Valpolicella

Ernest Hemingway was a great admirer of Valpolicella wine: it is said that he consumed several liters a day when he was in Venice. In his novel “Across the River and into the Trees” (1950), Hemingway described it as:”Dry, red and friendly like the home of a brother with whom you get along“.
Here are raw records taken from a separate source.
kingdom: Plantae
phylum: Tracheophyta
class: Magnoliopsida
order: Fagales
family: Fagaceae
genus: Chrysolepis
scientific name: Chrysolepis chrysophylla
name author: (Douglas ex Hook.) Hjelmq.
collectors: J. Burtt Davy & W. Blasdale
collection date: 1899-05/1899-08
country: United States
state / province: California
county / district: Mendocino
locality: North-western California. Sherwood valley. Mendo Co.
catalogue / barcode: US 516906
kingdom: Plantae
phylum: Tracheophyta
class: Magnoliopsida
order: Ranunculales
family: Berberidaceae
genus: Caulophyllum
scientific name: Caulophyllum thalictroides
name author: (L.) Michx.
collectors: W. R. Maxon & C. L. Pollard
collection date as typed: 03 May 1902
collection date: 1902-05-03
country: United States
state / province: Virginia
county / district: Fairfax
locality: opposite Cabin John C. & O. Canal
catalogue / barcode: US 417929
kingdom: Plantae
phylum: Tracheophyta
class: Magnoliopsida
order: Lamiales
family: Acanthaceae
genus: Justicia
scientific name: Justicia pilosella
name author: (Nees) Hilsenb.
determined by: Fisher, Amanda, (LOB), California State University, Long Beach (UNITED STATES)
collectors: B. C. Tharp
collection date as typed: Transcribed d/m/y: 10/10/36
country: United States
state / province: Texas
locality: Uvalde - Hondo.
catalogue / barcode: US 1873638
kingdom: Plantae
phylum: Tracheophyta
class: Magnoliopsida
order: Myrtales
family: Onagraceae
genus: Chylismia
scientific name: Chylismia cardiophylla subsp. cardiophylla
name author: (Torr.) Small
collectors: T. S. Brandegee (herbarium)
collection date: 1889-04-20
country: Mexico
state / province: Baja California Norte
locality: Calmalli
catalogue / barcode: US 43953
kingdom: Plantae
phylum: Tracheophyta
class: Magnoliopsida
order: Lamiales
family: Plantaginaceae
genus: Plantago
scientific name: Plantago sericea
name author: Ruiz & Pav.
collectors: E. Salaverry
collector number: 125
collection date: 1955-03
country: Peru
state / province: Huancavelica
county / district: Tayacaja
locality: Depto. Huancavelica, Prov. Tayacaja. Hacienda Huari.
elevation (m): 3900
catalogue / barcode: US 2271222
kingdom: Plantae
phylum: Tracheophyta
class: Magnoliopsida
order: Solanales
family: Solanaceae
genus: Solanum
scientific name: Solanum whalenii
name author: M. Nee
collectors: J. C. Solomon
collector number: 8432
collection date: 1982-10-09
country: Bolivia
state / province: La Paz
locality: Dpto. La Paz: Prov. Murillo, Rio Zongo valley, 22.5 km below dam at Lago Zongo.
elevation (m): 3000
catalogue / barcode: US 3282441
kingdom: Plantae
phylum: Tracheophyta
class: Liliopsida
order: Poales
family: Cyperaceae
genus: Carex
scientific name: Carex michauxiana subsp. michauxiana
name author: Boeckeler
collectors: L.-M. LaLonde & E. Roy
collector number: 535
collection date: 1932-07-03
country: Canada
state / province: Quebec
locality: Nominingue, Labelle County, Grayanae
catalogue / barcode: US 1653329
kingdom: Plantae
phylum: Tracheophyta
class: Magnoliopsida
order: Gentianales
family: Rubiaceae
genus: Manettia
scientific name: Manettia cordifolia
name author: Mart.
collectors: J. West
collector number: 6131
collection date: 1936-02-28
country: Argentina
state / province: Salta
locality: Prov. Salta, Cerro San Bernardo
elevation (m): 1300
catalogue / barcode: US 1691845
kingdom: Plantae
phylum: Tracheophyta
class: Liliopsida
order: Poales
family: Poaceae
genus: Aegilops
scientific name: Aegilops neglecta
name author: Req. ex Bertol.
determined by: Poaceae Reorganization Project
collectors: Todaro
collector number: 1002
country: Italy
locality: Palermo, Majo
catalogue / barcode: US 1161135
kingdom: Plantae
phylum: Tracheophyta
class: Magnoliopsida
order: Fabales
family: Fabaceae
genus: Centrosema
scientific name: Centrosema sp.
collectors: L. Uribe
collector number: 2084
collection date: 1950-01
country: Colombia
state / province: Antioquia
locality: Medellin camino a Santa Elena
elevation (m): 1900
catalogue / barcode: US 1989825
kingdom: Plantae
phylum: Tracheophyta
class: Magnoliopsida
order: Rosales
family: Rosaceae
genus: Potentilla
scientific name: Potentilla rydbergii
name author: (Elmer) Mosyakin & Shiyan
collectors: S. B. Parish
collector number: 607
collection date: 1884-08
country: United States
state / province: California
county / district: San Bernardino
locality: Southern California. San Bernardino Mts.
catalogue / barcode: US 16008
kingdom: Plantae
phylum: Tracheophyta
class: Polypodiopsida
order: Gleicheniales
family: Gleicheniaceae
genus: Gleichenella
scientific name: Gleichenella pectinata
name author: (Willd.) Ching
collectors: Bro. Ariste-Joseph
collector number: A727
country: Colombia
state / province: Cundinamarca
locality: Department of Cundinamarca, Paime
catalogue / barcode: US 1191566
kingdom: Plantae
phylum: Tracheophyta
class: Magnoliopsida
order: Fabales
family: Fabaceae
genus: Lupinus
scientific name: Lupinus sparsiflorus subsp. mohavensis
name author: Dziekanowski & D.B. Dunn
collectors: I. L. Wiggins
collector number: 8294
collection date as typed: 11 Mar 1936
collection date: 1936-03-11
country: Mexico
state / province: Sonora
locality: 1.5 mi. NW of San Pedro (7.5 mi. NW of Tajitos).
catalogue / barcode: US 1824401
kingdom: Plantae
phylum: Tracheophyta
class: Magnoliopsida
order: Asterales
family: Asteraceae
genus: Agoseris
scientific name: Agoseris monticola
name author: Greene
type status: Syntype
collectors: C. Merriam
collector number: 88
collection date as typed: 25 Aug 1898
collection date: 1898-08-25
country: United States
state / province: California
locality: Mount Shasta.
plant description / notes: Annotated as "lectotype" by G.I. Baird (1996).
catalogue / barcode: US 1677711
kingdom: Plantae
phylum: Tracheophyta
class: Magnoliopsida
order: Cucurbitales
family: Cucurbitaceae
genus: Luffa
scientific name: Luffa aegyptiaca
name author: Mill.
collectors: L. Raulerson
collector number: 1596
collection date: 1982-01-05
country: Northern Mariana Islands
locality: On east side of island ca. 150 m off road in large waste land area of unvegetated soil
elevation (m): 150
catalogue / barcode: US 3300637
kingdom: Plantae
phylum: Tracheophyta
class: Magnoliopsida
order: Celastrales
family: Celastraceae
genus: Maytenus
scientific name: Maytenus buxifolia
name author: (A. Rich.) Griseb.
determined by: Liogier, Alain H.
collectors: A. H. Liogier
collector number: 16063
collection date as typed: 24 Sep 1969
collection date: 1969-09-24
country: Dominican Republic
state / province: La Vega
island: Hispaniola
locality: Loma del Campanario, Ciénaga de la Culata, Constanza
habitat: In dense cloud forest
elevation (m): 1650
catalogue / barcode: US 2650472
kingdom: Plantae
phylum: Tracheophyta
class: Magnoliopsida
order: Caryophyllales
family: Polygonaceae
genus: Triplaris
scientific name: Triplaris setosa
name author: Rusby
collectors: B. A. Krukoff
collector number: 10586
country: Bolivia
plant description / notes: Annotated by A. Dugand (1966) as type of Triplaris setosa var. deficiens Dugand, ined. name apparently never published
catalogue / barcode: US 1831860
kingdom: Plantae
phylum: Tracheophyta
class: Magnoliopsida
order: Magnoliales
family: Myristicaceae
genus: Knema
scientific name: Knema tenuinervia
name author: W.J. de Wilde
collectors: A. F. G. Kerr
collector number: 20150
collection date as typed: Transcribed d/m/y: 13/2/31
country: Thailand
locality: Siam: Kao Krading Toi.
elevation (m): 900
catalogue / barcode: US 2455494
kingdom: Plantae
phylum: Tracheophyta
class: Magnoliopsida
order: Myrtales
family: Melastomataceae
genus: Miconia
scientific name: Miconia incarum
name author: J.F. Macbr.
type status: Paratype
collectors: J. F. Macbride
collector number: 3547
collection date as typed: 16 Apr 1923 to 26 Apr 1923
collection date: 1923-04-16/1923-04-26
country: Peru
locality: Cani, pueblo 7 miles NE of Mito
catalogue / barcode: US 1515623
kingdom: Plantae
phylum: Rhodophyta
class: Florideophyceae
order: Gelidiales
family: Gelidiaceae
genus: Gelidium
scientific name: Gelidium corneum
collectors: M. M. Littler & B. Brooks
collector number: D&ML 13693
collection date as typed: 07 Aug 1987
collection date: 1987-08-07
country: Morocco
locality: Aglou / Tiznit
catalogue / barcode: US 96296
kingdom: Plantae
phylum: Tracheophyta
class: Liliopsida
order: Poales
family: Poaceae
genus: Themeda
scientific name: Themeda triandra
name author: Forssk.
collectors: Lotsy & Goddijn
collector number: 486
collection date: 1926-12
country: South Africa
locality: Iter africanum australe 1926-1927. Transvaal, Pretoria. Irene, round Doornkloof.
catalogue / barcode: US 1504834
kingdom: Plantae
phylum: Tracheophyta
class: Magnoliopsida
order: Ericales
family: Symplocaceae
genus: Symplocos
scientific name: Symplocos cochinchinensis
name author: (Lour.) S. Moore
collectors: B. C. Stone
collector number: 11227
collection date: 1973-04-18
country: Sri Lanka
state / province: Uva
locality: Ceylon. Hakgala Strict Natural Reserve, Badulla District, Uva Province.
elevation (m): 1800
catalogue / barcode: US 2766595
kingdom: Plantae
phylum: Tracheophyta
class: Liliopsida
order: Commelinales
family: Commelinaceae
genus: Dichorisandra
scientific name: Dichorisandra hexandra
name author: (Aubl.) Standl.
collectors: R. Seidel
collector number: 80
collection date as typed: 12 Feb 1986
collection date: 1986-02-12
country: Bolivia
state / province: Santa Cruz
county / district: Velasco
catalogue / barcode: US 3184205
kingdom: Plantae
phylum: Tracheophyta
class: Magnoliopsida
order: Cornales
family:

The vine presence in Valpolicella Classica dates back to prehistoric times, as evicenced by the discovery of the Ampelophyllum fossil plants genus, ancestors of the Vitis Silvestris and the Vitis Sativa.
Proofs of Vitis Vinifera Sativa cultivation (suitable for wine production) were found in the pre-Roman settlement of Archi di Castelrotto, where numerous grapeseeds of “Vitis Raetica” were found, (dating back to the 7th and 5th century BC). The name “Vitis Raetica” comes from the toponym Raetia, a region that, in the Roman time, extended from the Danube to Canton of Grinsons, including Lombardy and Tyrol up to Verona.

Subsequent traces of the vines cultivation in Valpolicella date back to Roman times, when the Valpolicella wine (called “Acinatico”), obtained with a special grape drying technique, arrived on the tables of imperial palaces.
Celebrated by numerous writers and poets, defined as “Winter must, cold blood of grapes“, Acinatico can be considered the ancestor of the Recioto wine.

A confirmation of the diffusion of the grape drying technique among Romans is the discovery of a roman Villa (2th-3th century AC) in the place called Ambrosan, situated between the villages of S. Pietro in Cariano and Fumane: some of its rooms were equipped with an underfloor heating system used for the grapes drying process to produce the Rhaetian wine.
Later in history, numerous authors have praised the Valpolicella and its wines and many ministers have legislated about the need to protect the vine and its cultivation here.

The origin of the Amarone wine is much more recent. The story tells that a winemaker, at the end of the 1930s, finds a forgotten Recioto barrel. When he tasted the wine from the fermenting stem, he exclaimed “This is not an Amaro, it’s an Amarone!”.
Forgetting the Recioto in the barrel, the refermentation process was continued and the result wasn’t a sweet wine, but a dry wine, soft to the taste. This is how Amarone was born, the wine that made the Valpolicella famous in the world.